> Problem to work on
Please report each line of the data below that contains "size".

> Extracted material
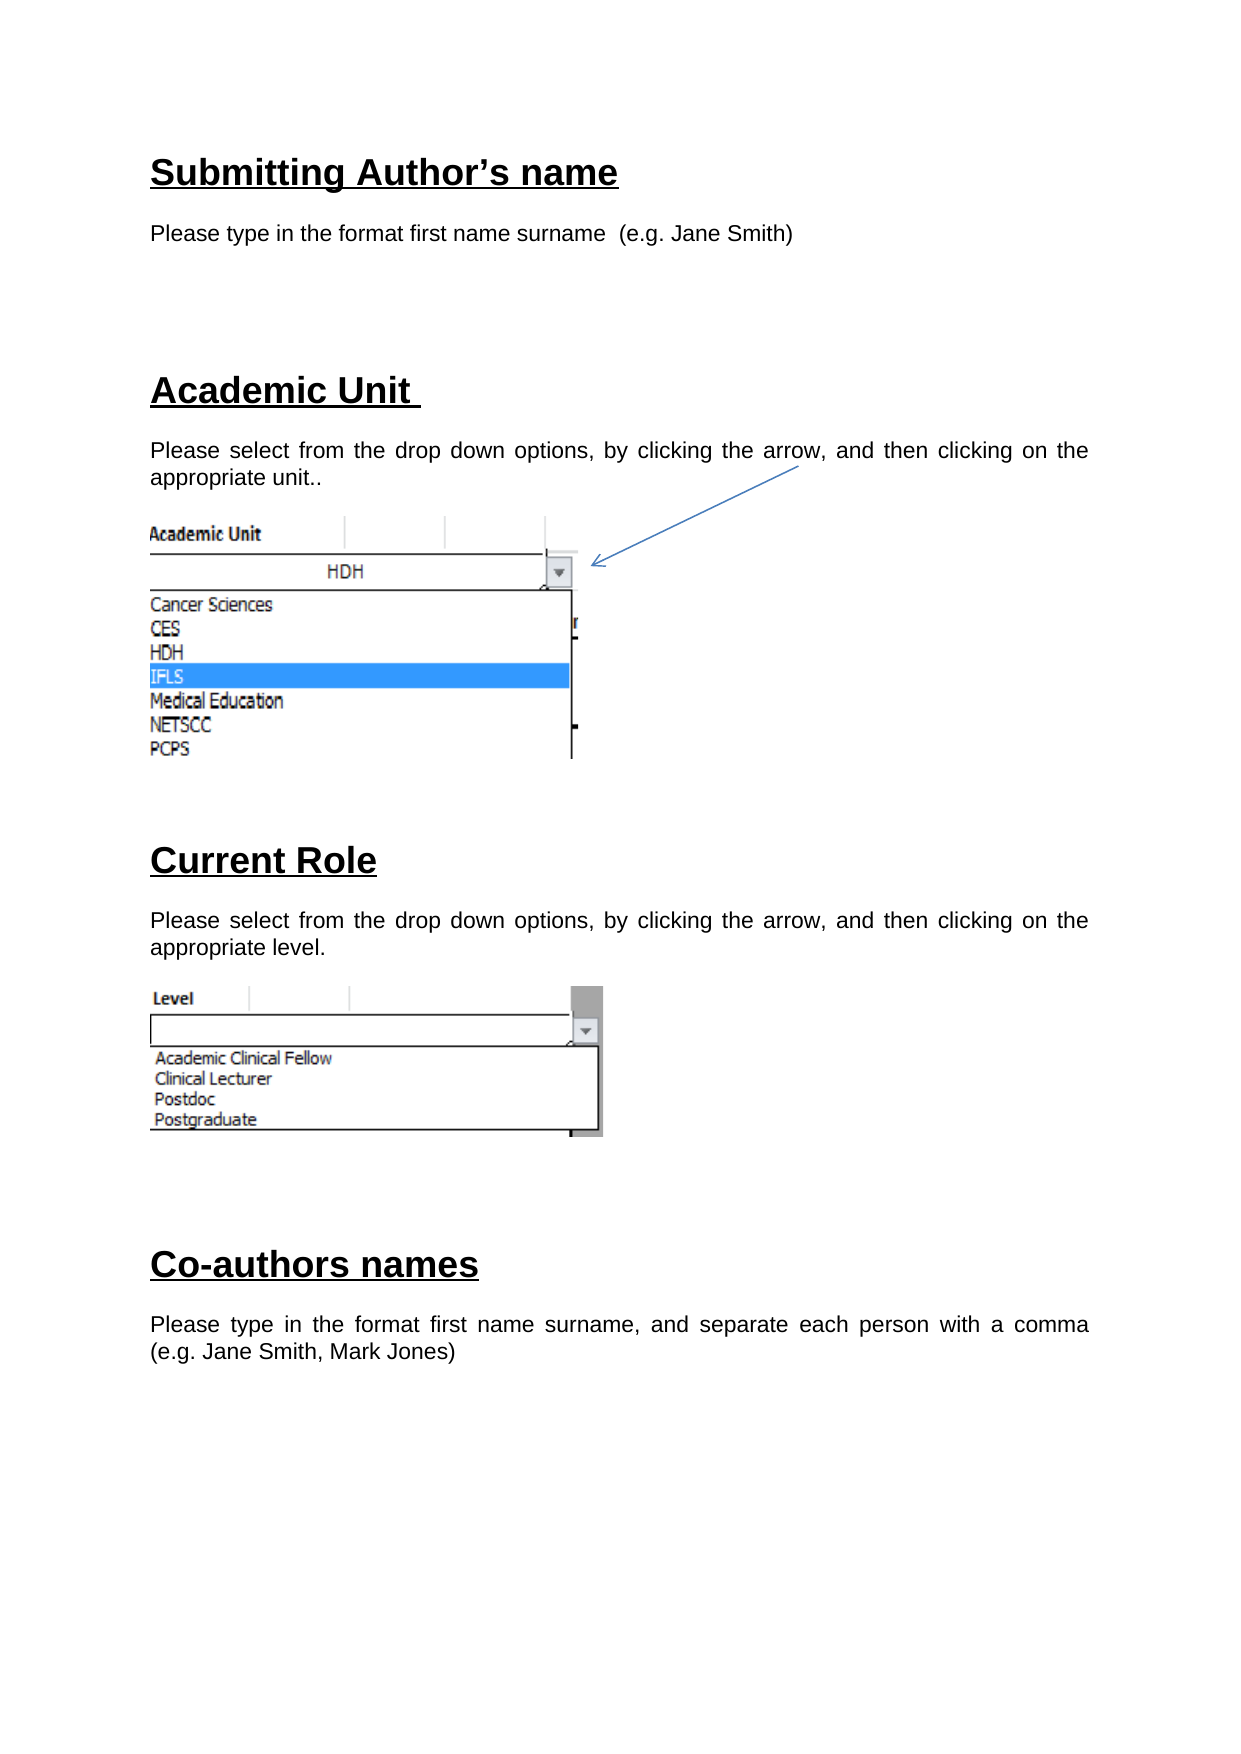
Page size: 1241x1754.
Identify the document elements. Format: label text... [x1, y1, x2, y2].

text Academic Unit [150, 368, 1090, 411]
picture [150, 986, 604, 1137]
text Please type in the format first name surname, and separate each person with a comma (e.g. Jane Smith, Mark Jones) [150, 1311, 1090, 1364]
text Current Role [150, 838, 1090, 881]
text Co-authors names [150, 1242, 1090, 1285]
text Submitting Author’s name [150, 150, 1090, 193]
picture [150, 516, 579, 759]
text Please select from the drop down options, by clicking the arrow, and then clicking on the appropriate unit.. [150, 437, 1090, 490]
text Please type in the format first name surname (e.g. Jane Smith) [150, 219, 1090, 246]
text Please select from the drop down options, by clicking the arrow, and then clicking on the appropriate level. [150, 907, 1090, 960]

* * *

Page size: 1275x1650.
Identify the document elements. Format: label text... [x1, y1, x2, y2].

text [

> Solution to this task
Page size: 1241x1754.
Page size: 1275x1650.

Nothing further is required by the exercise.